BEIJING (AFP) - China has sentenced four young Internet dissidents to lengthy jail terms in what critics say is an intensified crackdown carried out while world attention is focused on the SARS epidemic.
Beijing's No. 1 Intermediate People's Court handed down prison terms of up to 10 years to the four intellectuals, all aged around 30, who had posted their views on social issues online.
Jin Haike and Xu Wei were given 10 year jail terms on Wednesday, while Yang Zili and Zhang Honghai received eight-year sentences, all on subversion charges, said a court spokesman who declined to give his name.
Frank Lu, a Hong Kong-based human rights campaigner, described the sentencing after two years of detention as an opportunistic move by Chinese authorities.
"Now the media are paying attention to SARS, not human rights," he said. "China news is 99 percent about SARS, and there's almost nothing about human rights, so they think it's a good opportunity to deal with the dissidents."
The link between the sentencing and the outbreak of Severe Acute Respiratory Syndrome (SARS) was angrily denied by the Chinese foreign ministry.
"It's irresponsible to make any remarks that do not match with the fact," Zhang Qiyue, the ministry's spokeswoman, told a regular briefing.
"I believe that the judgement and trial (conducted by) the Chinese government have nothing to do with the epidemic currently in the country," she said.
The sentencing of the four came amid what appeared to be stepped-up government efforts to process cases of other detained Internet dissidents.
Huang Qi, one of the first to be arrested for expressing political views on the Internet, was sentenced to five years in prison for subversion earlier this month.
Huang ran a website that carried reports on dissidents, a separatist movement in northwest Xinjiang region, the banned Falungong sect and the suppression of the Tiananmen Square democracy protests of 1989.
Wednesday's trial of the four was accompanied by unusual drama, as Xu, a former journalist and editor, struck his head on the judge's desk and fell unconscious, the Human Rights in China group said in a statement.
Xu had to be carried out of the courtroom by six police officers, and after a recess, the judge delivered his verdict, the New York-based group said.
The four were arrested in March 2001 after they established the "New Youth Association," an intellectual study group that discussed China's growing social problems, including rural issues and widening inequality.
They posted reform-minded essays on the Internet, including one entitled "Be a new citizen, reform China".
The case of the four, formally charged in September 2001, was reopened last month.
During Wednesday's trial, Xu, a former editor at Beijing's Consumer Daily, said he had been tortured while in detention, according to Human Rights in China.
"Xu Wei complained to the court that he had been brutally beaten in custody and tortured with electric shock to his genitals," the group said in a statement.
The sentences showed the Chinese government had learned nothing from the lesson on transparency taught by the outbreak of SARS, which has killed 325 in China, Lu said.
"The four merely tried to push for more open media," he said. "If the media has been allowed to report openly on SARS from the outset, the epidemic might not have happened.

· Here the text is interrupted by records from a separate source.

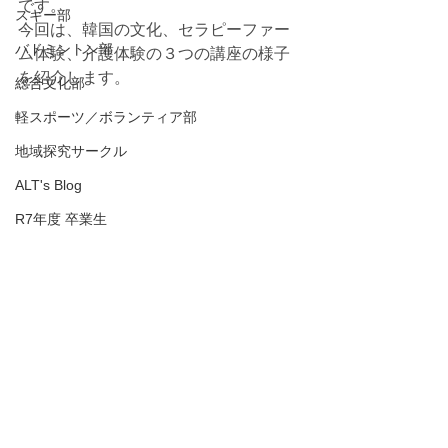
です。
スキー部
今回は、韓国の文化、セラピーファー
バドミントン部
ム体験、介護体験の３つの講座の様子
を紹介します。
総合文化部
軽スポーツ／ボランティア部
地域探究サークル
ALT's Blog
R7年度 卒業生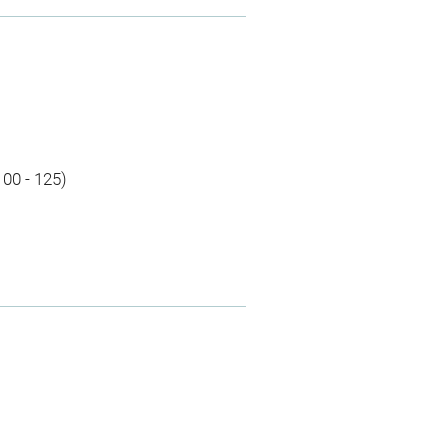
100 - 125)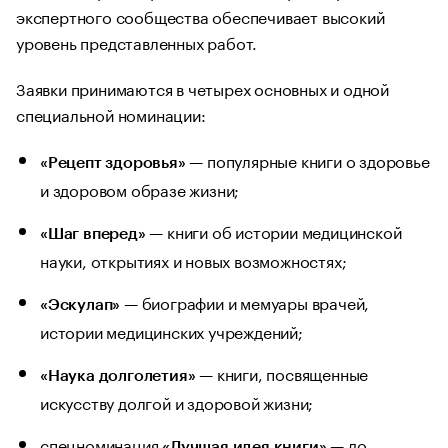
экспертного сообщества обеспечивает высокий
уровень представленных работ.
Заявки принимаются в четырех основных и одной
специальной номинации:
— популярные книги о здоровье
«Рецепт здоровья»
и здоровом образе жизни;
— книги об истории медицинской
«Шаг вперед»
науки, открытиях и новых возможностях;
— биографии и мемуары врачей,
«Эскулап»
истории медицинских учреждений;
— книги, посвященные
«Наука долголетия»
искусству долгой и здоровой жизни;
спецноминация
— до
«Лучшая идея книги»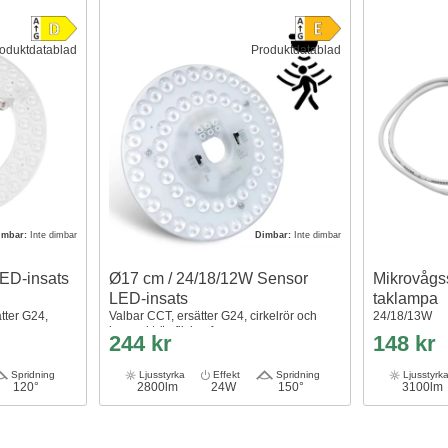
oduktdatablad
Produktdatablad
imbar:
Inte dimbar
Dimbar:
Inte dimbar
ED-insats
Ø17 cm / 24/18/12W Sensor
Mikrovågs
LED-insats
taklampa
ätter G24,
Valbar CCT, ersätter G24, cirkelrör och
24/18/13W
kompaktrör, flicker free
244 kr
148 kr
Spridning
Ljusstyrka
Effekt
Spridning
Ljusstyrk
120°
2800lm
24W
150°
3100lm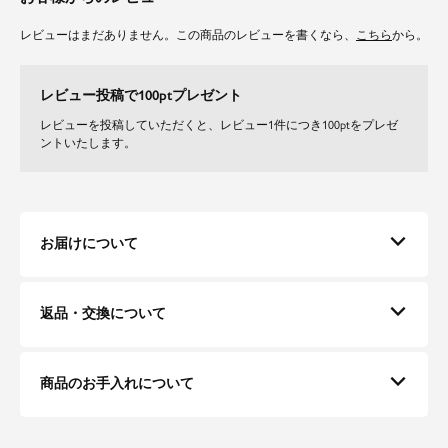
レビューはまだありません。この商品のレビューを書くなら、
こちら
から。
レビュー投稿で100ptプレゼント
レビューを投稿していただくと、レビュー1件につき100ptをプレゼ
ントいたします。
お届けについて
返品・交換について
商品のお手入れについて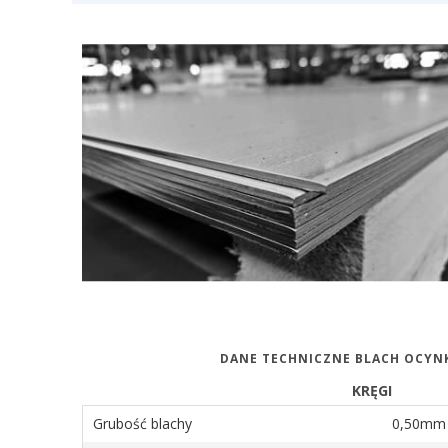
DANE TECHNICZNE BLACH OCY
KRĘGI
Grubość blachy
0,50mm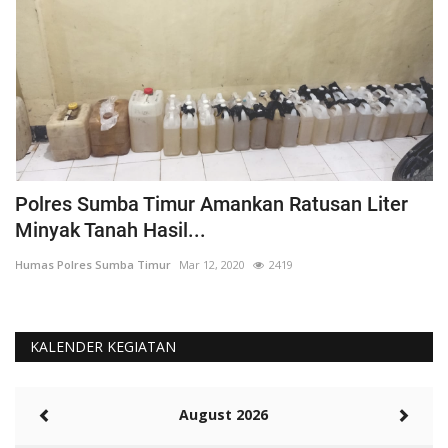
Polres Sumba Timur Amankan Ratusan Liter
K
Minyak Tanah Hasil...
'
Humas Polres Sumba Timur
Mar 12, 2020
2419
Hu
KALENDER KEGIATAN
August 2026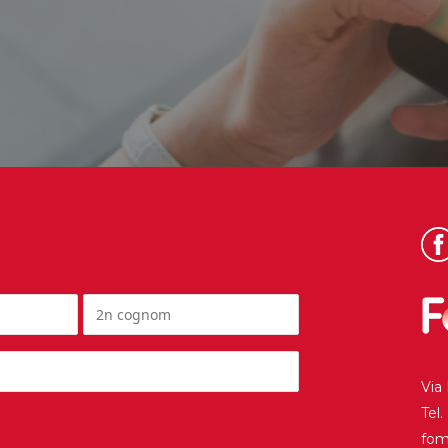
Via
Tel
fo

Now, new disasters could take place."
The US-based Committee to Protect Journalists condemned the sentences and called for the release of the four.
"It's ridiculous that the Chinese government considers the peaceful expression of one's views a subversive act," said the committee's director Ann Cooper.
"These four young writers have already wasted more than two years of their lives detained in legal limbo."